Directions for this task = After locating the line with "Atlanta Hawks: 120 -> 122" in the data that follows, return it and every later line exactly, up to and including the line with "Indiana Pacers: 113.4 -> 114.3".

Supplied data =

*-*-*

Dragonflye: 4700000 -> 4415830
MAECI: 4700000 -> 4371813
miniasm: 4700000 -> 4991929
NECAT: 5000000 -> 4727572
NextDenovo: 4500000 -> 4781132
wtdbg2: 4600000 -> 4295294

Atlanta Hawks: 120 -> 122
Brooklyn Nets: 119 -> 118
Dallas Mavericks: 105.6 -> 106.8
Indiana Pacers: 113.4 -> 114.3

*-*-*

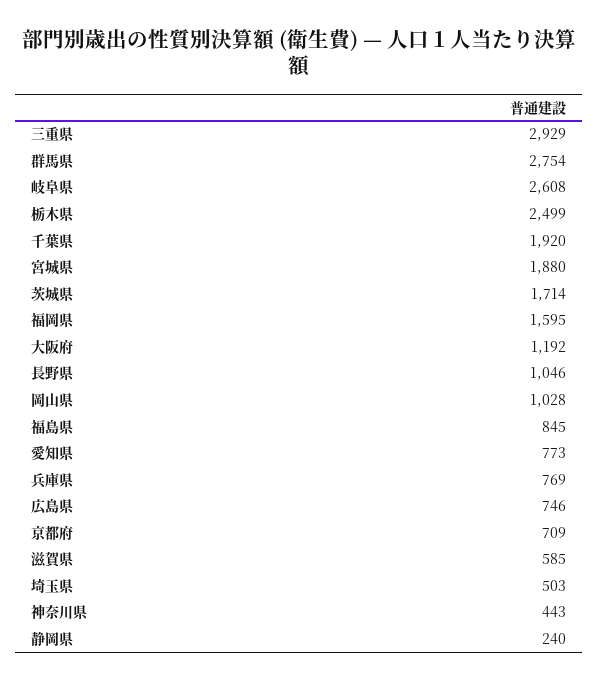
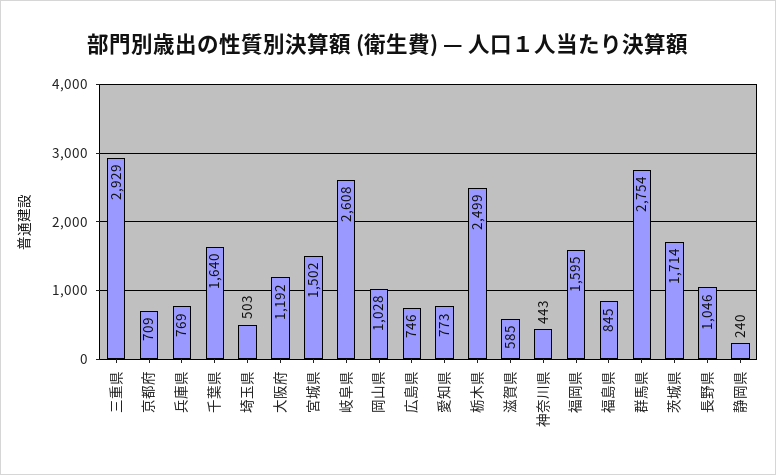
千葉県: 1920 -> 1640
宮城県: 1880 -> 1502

*-*-*

Response box =
Atlanta Hawks: 120 -> 122
Brooklyn Nets: 119 -> 118
Dallas Mavericks: 105.6 -> 106.8
Indiana Pacers: 113.4 -> 114.3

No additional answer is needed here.